Creating a future based on the couple's shared commitment to their children is just one example of the possibilities available in a future-directed divorce. Of course, a divorcing couple may create their future around any shared commitment. For instance, they may share a commitment to a business venture or enterprise, a charity, pets, the health and well-being of an ailing or disabled loved one. They may even have a shared commitment to never having to even think about each other ever again. Any future, if agreed to and aligned on, is allowable. The chosen future they create needs only to be workable and appropriate, going forward. The future, after all, can be a very long time. The lawyer, as the advocate for the future, must be responsible to guide the parties away from basing their future on resentment or a desire for mutual revenge or any self-involved, self-righteous position, as this would not work for anyone, for very long.
This is not a kinder, gentler or better way to divorce. This is undivorce. Lawyers and other professionals trained in this domain of future-directed divorce and dispute resolution, would have to give up taking sides in these cases. But lawyers (and all other human beings) really want to take sides, so they would have to become very unlawyerly lawyers. Future-directed divorce, then, is a sort of (un)law practiced by (un)divorce (un)lawyers. They will produce (un)decision and (un)settlement, ultimately leading to complete satisfaction and joy.

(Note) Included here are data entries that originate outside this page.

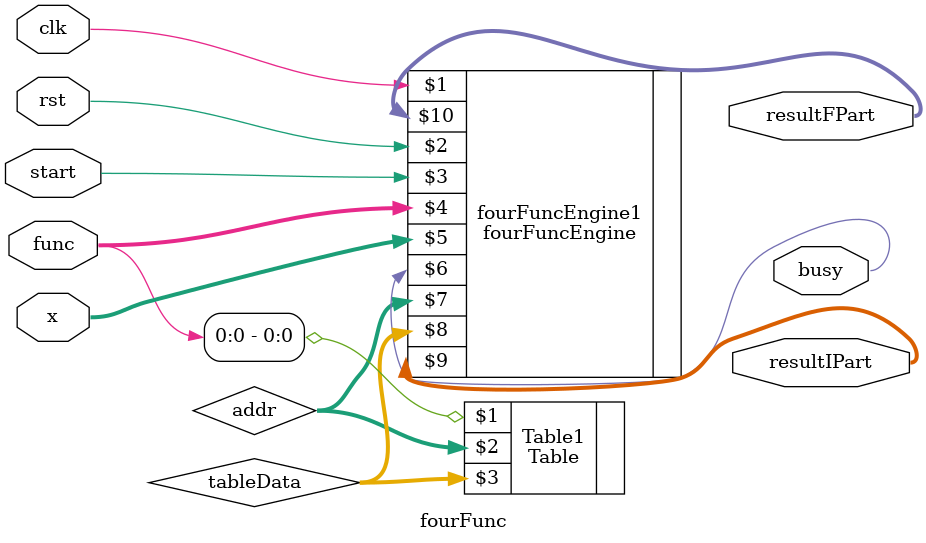
<source format=v>
`timescale 1 ns/ 100 ps



module fourFunc ( clk, rst, start, func, x, busy, resultIPart, resultFPart );
	
	parameter F_WIDTH = 8;
	parameter NUM_OF_TERMS = 8; 
	parameter CNT_WIDTH = 4;
	
	input	clk;
	input	rst;
	input	start;
	input [1:0] func;
	input  [F_WIDTH - 1:0] x;
	output 	busy;
	output [1:0 ] resultIPart;
	output [F_WIDTH - 1: 0 ]resultFPart;

	wire [CNT_WIDTH - 1:0] addr;
	wire  [F_WIDTH - 1: 0 ] tableData;

	
	
	fourFuncEngine #( F_WIDTH, NUM_OF_TERMS, CNT_WIDTH )
				fourFuncEngine1( clk, rst, start,func, x, busy, addr, tableData, resultIPart, resultFPart );
				
	Table	#( CNT_WIDTH, F_WIDTH )
			Table1( func[0],addr, tableData );
					
endmodule
	 
</source>
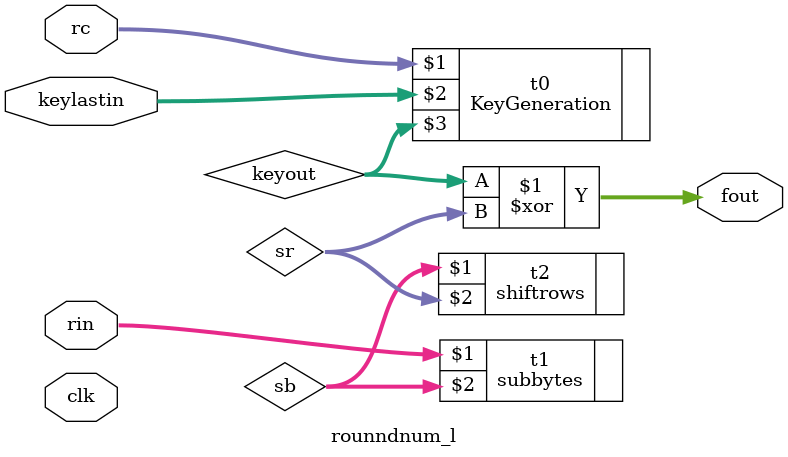
<source format=v>
`timescale 1ns / 1ps

module rounndnum_l(rc,rin,keylastin,fout,clk);
input [3:0]rc;
input [127:0]rin;
input [127:0]keylastin;
output [127:0]fout;
input clk;
wire [127:0] sb,sr,keyout;

KeyGeneration t0(rc,keylastin,keyout);
subbytes t1(rin,sb);
shiftrows t2(sb,sr);
assign fout= keyout^sr;

endmodule

</source>
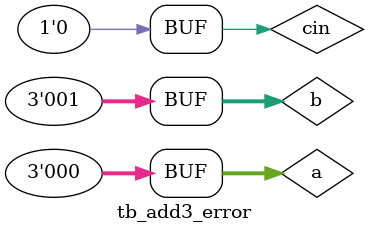
<source format=v>
module tb_add3_error();
// constants                                           
// general purpose registers
reg [2:0] a;
reg [2:0] b;
reg cin;
// wires                                               
wire [3:0] sum;

wire sampler;                             

// assign statements (if any)                          
add3_error i1 (
// port map - connection between master ports and signals/registers   
	.a(a),
	.b(b),
	.cin(cin),
	.sum(sum)
);

add3_ref w1 (
// port map - connection between master ports and signals/registers   
	.a(a),
	.b(b),
	.cin(cin),
	.sum(sum)
);
// a[ 2 ]
initial
begin
	a[2] = 1'b1;
	a[2] = #160000 1'b1;
	a[2] = #160000 1'b0;
	a[2] = #80000 1'b1;
	a[2] = #40000 1'b0;
	a[2] = #40000 1'b1;
	a[2] = #160000 1'b0;
	a[2] = #160000 1'b1;
	a[2] = #160000 1'b0;
end 
// a[ 1 ]
initial
begin
	a[1] = 1'b1;
	a[1] = #120000 1'b0;
	a[1] = #40000 1'b0;
	a[1] = #80000 1'b1;
	a[1] = #80000 1'b0;
	a[1] = #120000 1'b1;
	a[1] = #40000 1'b0;
	a[1] = #80000 1'b1;
	# 80000;
	repeat(2)
	begin
		a[1] = 1'b0;
		a[1] = #80000 1'b1;
		# 80000;
	end
	a[1] = 1'b0;
end 
// a[ 0 ]
initial
begin
	a[0] = 1'b1;
	a[0] = #40000 1'b0;
	a[0] = #40000 1'b0;
	a[0] = #40000 1'b1;
	# 40000;
	repeat(2)
	begin
		a[0] = 1'b0;
		a[0] = #40000 1'b1;
		# 40000;
	end
	a[0] = 1'b0;
	a[0] = #40000 1'b1;
	a[0] = #120000 1'b0;
	a[0] = #40000 1'b1;
	# 40000;
	repeat(5)
	begin
		a[0] = 1'b0;
		a[0] = #40000 1'b1;
		# 40000;
	end
	a[0] = 1'b0;
end 
// b[ 2 ]
initial
begin
	b[2] = 1'b1;
	b[2] = #160000 1'b1;
	b[2] = #40000 1'b0;
	b[2] = #40000 1'b1;
	b[2] = #40000 1'b0;
	b[2] = #40000 1'b1;
	b[2] = #120000 1'b0;
	b[2] = #120000 1'b1;
	b[2] = #120000 1'b0;
	b[2] = #80000 1'b1;
	b[2] = #40000 1'b0;
end 
// b[ 1 ]
initial
begin
	b[1] = 1'b0;
	b[1] = #200000 1'b1;
	b[1] = #40000 1'b0;
	b[1] = #80000 1'b1;
	b[1] = #80000 1'b0;
	b[1] = #80000 1'b1;
	b[1] = #80000 1'b0;
	b[1] = #40000 1'b1;
	b[1] = #80000 1'b0;
	b[1] = #160000 1'b1;
	b[1] = #40000 1'b0;
end 
// b[ 0 ]
initial
begin
	b[0] = 1'b0;
	b[0] = #80000 1'b1;
	b[0] = #80000 1'b1;
	b[0] = #40000 1'b0;
	b[0] = #40000 1'b1;
	b[0] = #40000 1'b0;
	b[0] = #40000 1'b1;
	b[0] = #120000 1'b0;
	b[0] = #120000 1'b1;
	b[0] = #120000 1'b0;
	b[0] = #40000 1'b1;
	b[0] = #80000 1'b0;
	b[0] = #40000 1'b1;
	b[0] = #40000 1'b0;
	b[0] = #80000 1'b1;
end 

// cin
initial
begin
	cin = 1'b0;
end 

/*initial
 begin
		 $monitor("t=%3d a=%d,b=%d,cin=%d,sum=%d pass\n",$time,a,b,cin,sum, );
		 if(A==7 & B== 4 | A==4 & B==7)
			$monitor("t=%3d a=%d,b=%d,cin=%d,sum=%d \n fail",$time,a,b,cin,sum, );	
		 end


endmodule */

	always@(*)
		begin
			if(a==7 & b== 4 | a==4 & b==7)
				$monitor("t=%3d a=%d,b=%d,cin=%d,sum=%d \n fail",$time,a,b,cin,sum, );
			else
				$monitor("t=%3d a=%d,b=%d,cin=%d,sum=%d pass\n",$time,a,b,cin,sum, );
		end
		
endmodule


</source>
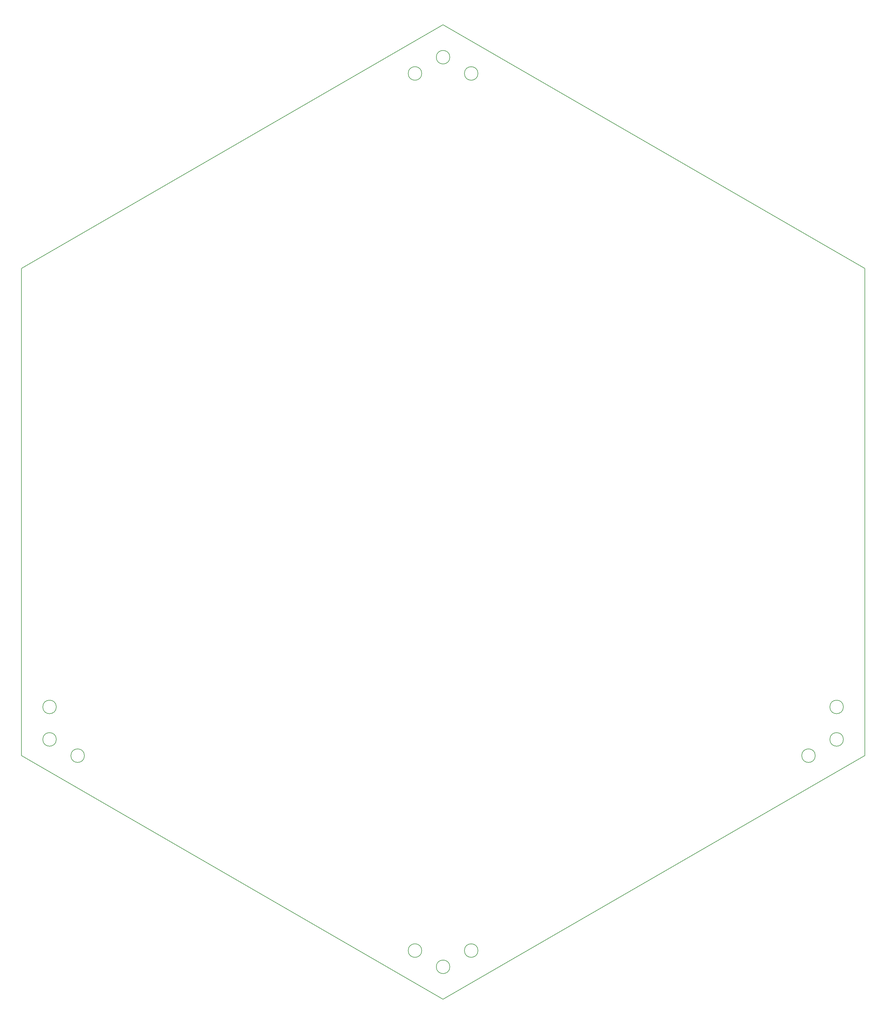
<source format=gm1>
%TF.GenerationSoftware,KiCad,Pcbnew,7.0.9*%
%TF.CreationDate,2024-01-04T10:45:34-06:00*%
%TF.ProjectId,HexDisplayPCB,48657844-6973-4706-9c61-795043422e6b,rev?*%
%TF.SameCoordinates,Original*%
%TF.FileFunction,Profile,NP*%
%FSLAX46Y46*%
G04 Gerber Fmt 4.6, Leading zero omitted, Abs format (unit mm)*
G04 Created by KiCad (PCBNEW 7.0.9) date 2024-01-04 10:45:34*
%MOMM*%
%LPD*%
G01*
G04 APERTURE LIST*
%TA.AperFunction,Profile*%
%ADD10C,0.200000*%
%TD*%
G04 APERTURE END LIST*
D10*
X456200856Y-286446667D02*
G75*
G03*
X456200856Y-286446667I-2087500J0D01*
G01*
X464861111Y-281446667D02*
G75*
G03*
X464861111Y-281446667I-2087500J0D01*
G01*
X464861111Y-271446667D02*
G75*
G03*
X464861111Y-271446667I-2087500J0D01*
G01*
X334957300Y-346446667D02*
G75*
G03*
X334957300Y-346446667I-2087500J0D01*
G01*
X343617554Y-351446667D02*
G75*
G03*
X343617554Y-351446667I-2087500J0D01*
G01*
X352277808Y-346446667D02*
G75*
G03*
X352277808Y-346446667I-2087500J0D01*
G01*
X222373997Y-271446667D02*
G75*
G03*
X222373997Y-271446667I-2087500J0D01*
G01*
X222373997Y-281446667D02*
G75*
G03*
X222373997Y-281446667I-2087500J0D01*
G01*
X231034252Y-286446667D02*
G75*
G03*
X231034252Y-286446667I-2087500J0D01*
G01*
X352277808Y-76446667D02*
G75*
G03*
X352277808Y-76446667I-2087500J0D01*
G01*
X334957300Y-76446667D02*
G75*
G03*
X334957300Y-76446667I-2087500J0D01*
G01*
X343617554Y-71446667D02*
G75*
G03*
X343617554Y-71446667I-2087500J0D01*
G01*
X471433865Y-136446667D02*
X341530054Y-61446667D01*
X211626243Y-286446667D02*
X341530054Y-361446667D01*
X471433865Y-286446667D02*
X471433865Y-136446667D01*
X341530054Y-61446667D02*
X211626243Y-136446667D01*
X341530054Y-361446667D02*
X471433865Y-286446667D01*
X211626243Y-136446667D02*
X211626243Y-286446667D01*
M02*

</source>
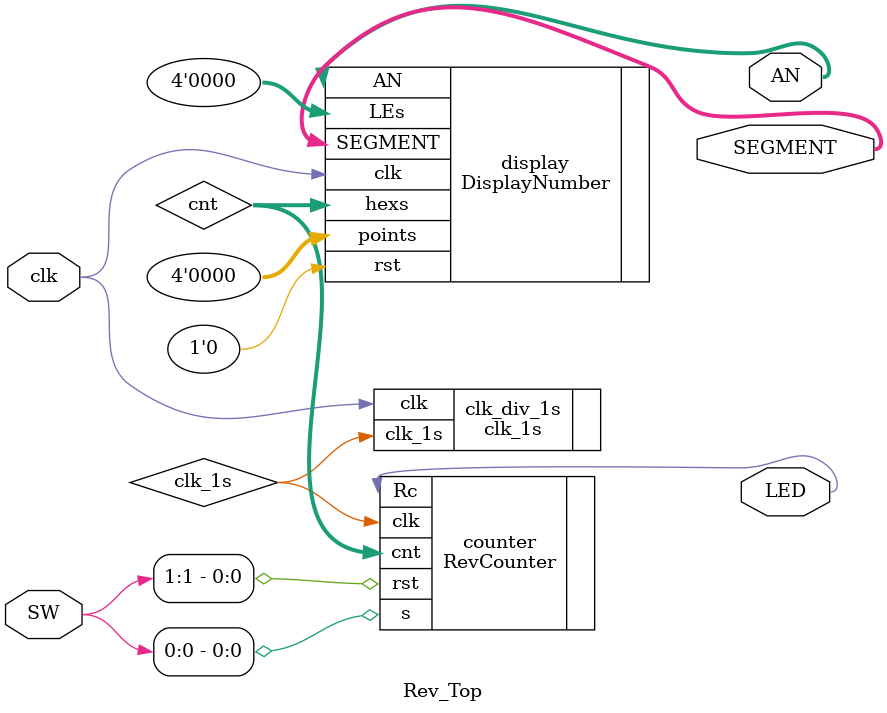
<source format=v>
module Rev_Top( 
    input wire clk,
    input wire [1:0] SW,
    output wire LED,
    output wire [7:0] SEGMENT,
    output wire [3:0] AN
);

    wire[15:0] cnt;
    wire [3:0] Hex;
    wire clk_1s;

    /* module clk_100ms at submodules/clk_1s.v */
    clk_1s clk_div_1s (.clk(clk), .clk_1s(clk_1s));

    /* You need to implement module RevCounter */
    RevCounter counter(.clk(clk_1s), .rst(SW[1]), .s(SW[0]), .cnt(cnt), .Rc(LED));

    // Please replace module below with your module completed in Lab **7**
    // imoprt submodules for module DisplayNumber from your prev. project
    DisplayNumber display(.clk(clk), .rst(1'b0), .hexs(cnt), .LEs(4'b0000), .points(4'b0000), .AN(AN), .SEGMENT(SEGMENT));

endmodule

</source>
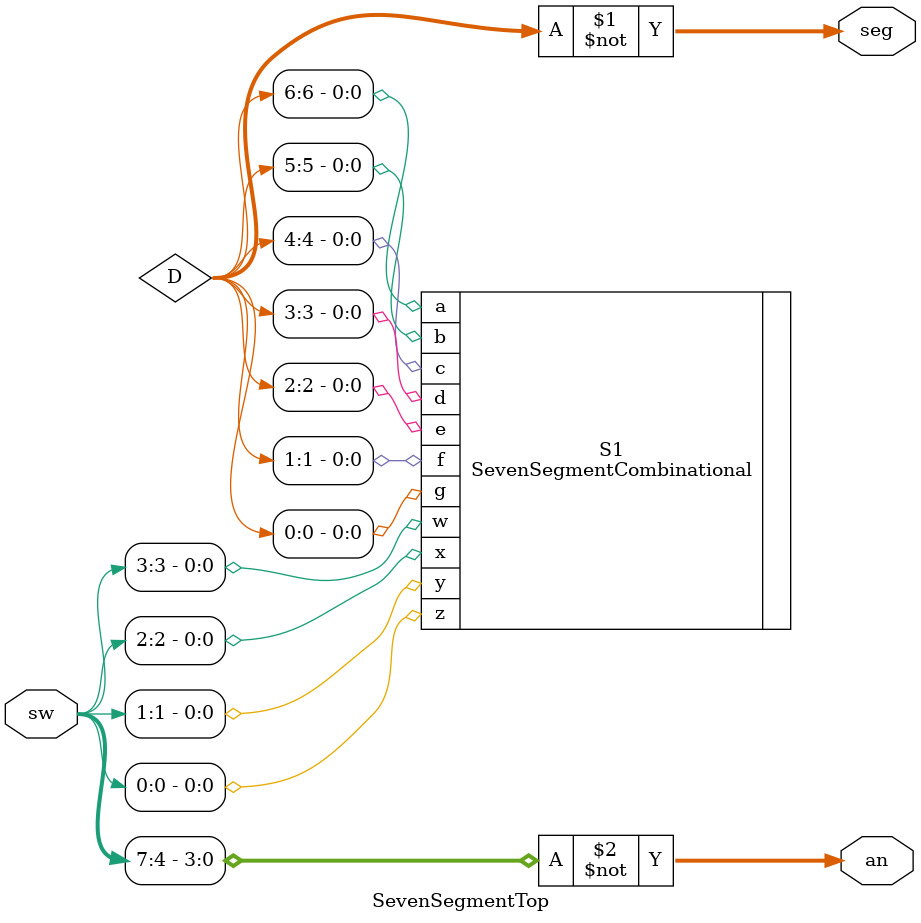
<source format=v>
`timescale 1ns / 1ps
module SevenSegmentTop(
	output [6:0] seg,
	output [3:0] an,
//	input [3:0] sw
	input [7:0] sw
    );

	wire [6:0] D;
	
	/*
	assign seg[6]=~D[6];
	assign seg[5]=~D[5];
	assign seg[4]=~D[4];
	assign seg[3]=~D[3];
	assign seg[2]=~D[2];
	assign seg[1]=~D[1];
	assign seg[0]=~D[0];

	assign an[3] = 1;
	assign an[2] = 1;
	assign an[1] = 1;
	assign an[0] = 0;
	*/
	
	assign seg = ~D;
	//assign an  = 4'b1110;
	assign an  = ~sw[7:4];
	
//	SevenSegmentTruthTable S1(
	SevenSegmentCombinational S1(
		.w(sw[3]),
     .x(sw[2]),
     .y(sw[1]),
     .z(sw[0]),
     .a(D[6]),
     .b(D[5]),
     .c(D[4]),
     .d(D[3]),
     .e(D[2]),
     .f(D[1]),
	  .g(D[0])
    );
endmodule

</source>
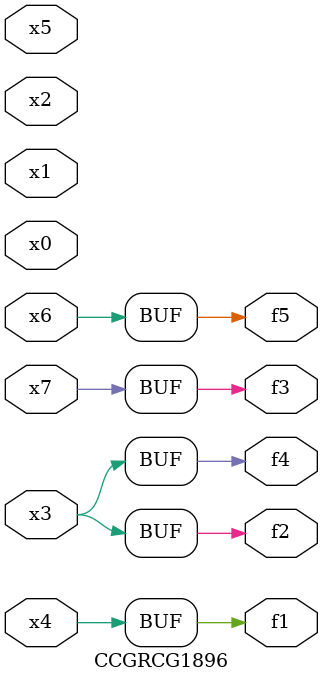
<source format=v>
module CCGRCG1896(
	input x0, x1, x2, x3, x4, x5, x6, x7,
	output f1, f2, f3, f4, f5
);
	assign f1 = x4;
	assign f2 = x3;
	assign f3 = x7;
	assign f4 = x3;
	assign f5 = x6;
endmodule

</source>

A future-directed divorce will move fast, at times completing in just a few conversations. It will be simple, as most cases will require only the one (un)lawyer. The parties to this (un)divorce won't need individual representation, as there won't be litigation -- just Agreed Orders. It will be economical and the value of the marital estate will be conserved. Instead of ending their marriage in bitterness and acrimony, the parties have the opportunity to begin their life apart the same way they began their life together: inspired and enthusiastic about a future of limitless possibilities that lies ahead of them. The world really can work for everyone.